When I returned the car, I got a ride back to Woods Hole with a surly high school kid that they employed to wash cars and provide transportation to customers.  He drove too fast, didn’t acknowledge me at all, and turned the radio up so loud we couldn’t have had a conversation even if he wanted to, which he obviously didn’t.  I didn’t put my seat belt on, ignoring my own safety in favor of having the seat belt alarm go off repeatedly, hopefully annoying him.  Of course, if we crashed, which seemed likely, I’d probably be dead, but I’d have the satisfaction of knowing I’d irked him just a little.  Good plan, no?

Halfway to the boat I was rethinking my seat belt decision when I smelled something that seemed familiar.  I quickly recognized it because I’d smelled it the day before when I put on a shirt out of my suitcase.  It was a slightly musty smell, not entirely unpleasant, but not the way I’d prefer to smell if I have a choice.  Maybe the new suitcase had a smell to it that was transferred to my clothes?  It was pretty faint, and when I moved my shirt a little I couldn’t always smell it.  I was wearing a new shirt; it had been washed once, so it wasn’t the shirt itself, but some sort of clingon from another source.  I sat still for a moment and waited, and there it was again, faint but recognizable.

I used my peripheral vision to see what Rudeboy was doing — he was looking straight ahead, and I wondered if I could trust that he would continue doing that long enough for me to actually smell my shirt.  For some reason I felt like I had to try; I couldn’t wait ten more minutes until I was out of the car.

I moved my right hand up near my left shoulder slowly, my fingers gliding over my shirt, feeling for the right place to tug on it a little while I looked straight ahead.  I didn’t think he noticed, so I pulled it away from my chest and, very slowly, lowered my head, buried my nose in my shirt, and took a deep breath.  No smell. 

At this point I have to say that I have no idea why I think this is a big deal, or why, since I do think that way, I can’t just do these things in private.  I could have waited, or turned my head in the other direction, or maybe, just maybe, I could have just sat still for ten minutes and done my detective work when I got home, when I could smell all my clothes AND my new suitcase in any way I chose.  I haven’t learned to ask myself these questions before I unleash my idiocy.

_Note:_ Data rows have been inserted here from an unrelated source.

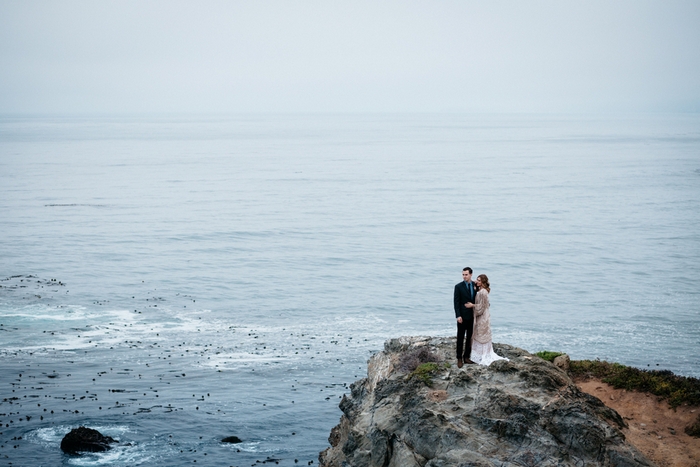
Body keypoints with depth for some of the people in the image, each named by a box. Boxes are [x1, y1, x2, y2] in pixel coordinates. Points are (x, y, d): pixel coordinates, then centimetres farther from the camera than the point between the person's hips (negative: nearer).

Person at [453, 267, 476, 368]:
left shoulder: (475, 285, 5)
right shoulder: (458, 287, -6)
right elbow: (456, 302, -9)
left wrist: (473, 305, -5)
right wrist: (458, 316, -16)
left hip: (472, 316, 4)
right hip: (463, 316, -4)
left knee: (470, 338, 9)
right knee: (460, 338, 0)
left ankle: (466, 356, 18)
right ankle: (459, 358, 6)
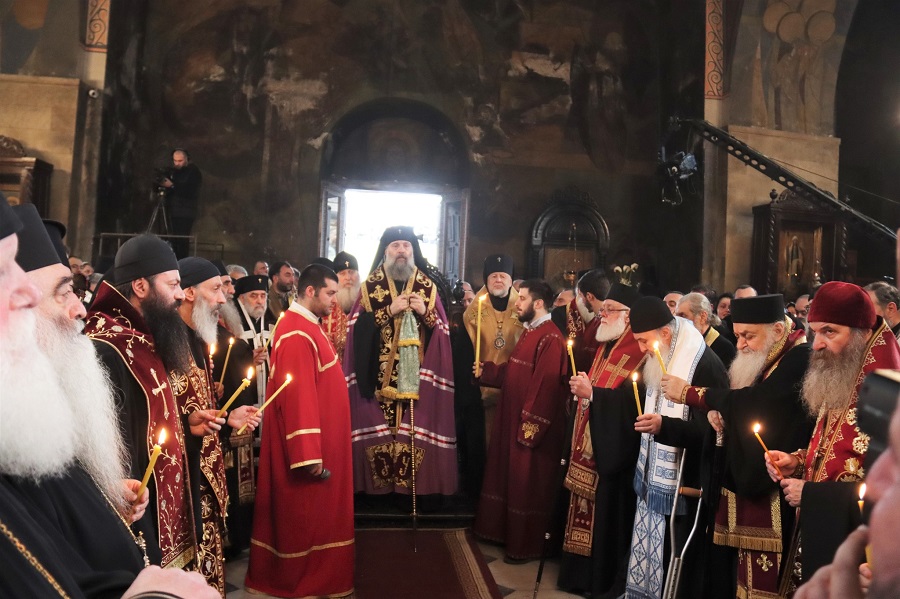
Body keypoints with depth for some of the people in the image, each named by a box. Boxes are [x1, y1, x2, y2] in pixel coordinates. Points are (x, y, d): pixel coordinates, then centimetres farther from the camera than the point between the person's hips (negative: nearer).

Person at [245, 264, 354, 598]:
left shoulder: (306, 326, 10)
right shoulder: (297, 334, -22)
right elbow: (298, 396, -25)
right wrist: (310, 454, -25)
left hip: (320, 437, 10)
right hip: (310, 441, -10)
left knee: (312, 513, 18)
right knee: (306, 516, 4)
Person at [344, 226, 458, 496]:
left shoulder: (428, 287, 9)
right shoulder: (371, 286, 6)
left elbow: (443, 331, 6)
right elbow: (358, 328, -4)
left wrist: (425, 313, -11)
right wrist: (390, 309, -12)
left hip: (416, 374, 1)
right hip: (380, 374, 0)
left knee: (416, 429, -1)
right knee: (378, 427, -2)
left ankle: (417, 485, 9)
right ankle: (379, 484, 10)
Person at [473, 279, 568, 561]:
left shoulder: (550, 339, -21)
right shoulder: (530, 332, 12)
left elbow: (546, 387, -25)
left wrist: (530, 426, -23)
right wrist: (486, 370, 5)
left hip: (531, 425, -10)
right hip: (513, 419, 10)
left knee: (527, 485, 3)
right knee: (511, 477, 20)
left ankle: (525, 544, 18)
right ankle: (506, 529, 35)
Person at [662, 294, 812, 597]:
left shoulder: (801, 359, -13)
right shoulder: (758, 361, 14)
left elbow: (753, 402, -23)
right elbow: (740, 411, 22)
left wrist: (688, 393, -15)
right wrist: (717, 411, -3)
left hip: (771, 493, -8)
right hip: (739, 486, 8)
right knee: (723, 572, 10)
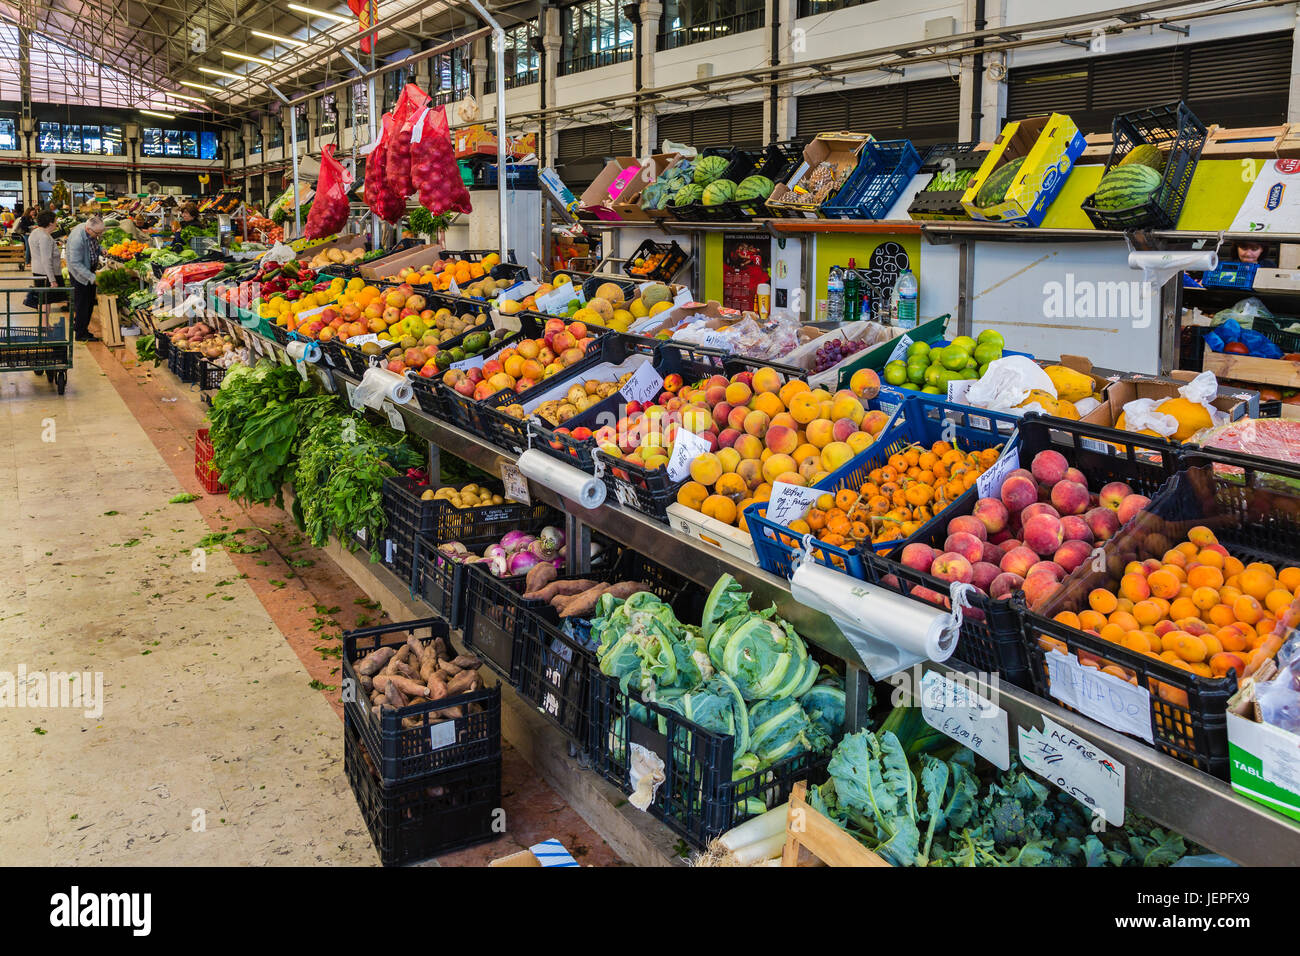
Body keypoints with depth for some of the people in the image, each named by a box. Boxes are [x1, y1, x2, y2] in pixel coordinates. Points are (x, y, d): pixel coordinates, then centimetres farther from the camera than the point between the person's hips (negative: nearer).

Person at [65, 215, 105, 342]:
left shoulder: (92, 232, -7)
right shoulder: (77, 239, -33)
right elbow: (76, 263, -30)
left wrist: (100, 248, -3)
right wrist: (92, 277, -32)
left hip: (90, 269, 8)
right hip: (79, 273, -8)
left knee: (90, 301, 16)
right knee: (82, 303, -1)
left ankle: (78, 325, 32)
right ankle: (80, 334, 11)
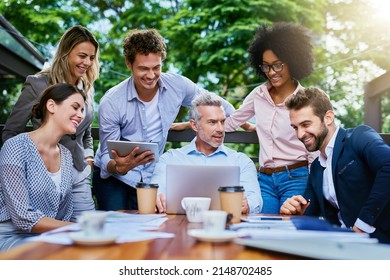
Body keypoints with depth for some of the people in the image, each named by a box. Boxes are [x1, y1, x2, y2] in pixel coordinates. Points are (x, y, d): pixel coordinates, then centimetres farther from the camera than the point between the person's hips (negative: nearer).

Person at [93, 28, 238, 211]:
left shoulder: (178, 86, -10)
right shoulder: (111, 103, -18)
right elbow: (107, 158, -15)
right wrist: (119, 167, -35)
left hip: (151, 177, 3)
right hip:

The lower half of my face, from my nose down, was covered by my shirt, my head was lowered slightly, and the instant I inhaled, of course, he turned and looked directly at me, and, aware that he’d moved, I looked up at him. 

Our eyes met. 

He turned away quickly, both hands on the wheel, and looked a little disgusted.  I sat frozen, unable to move, suddenly aware of what I must have looked like.

A normal man might have just stated the obvious — “I was just smelling my shirt,” — but I’m not that person, so I stayed silent and just let my mind race, trying to think of something better.  I quickly rejected “do you smell something,” and “I wasn’t making eyes at you,” in favor of stunned silence. 

Do people even still say “making eyes?”  Of course they do.  They also say “23 skidoo!” while they’re doing the Lindy Hop or riding around in a flivver.  I’m very, very old.

At least I’d managed not to bat my eyelashes.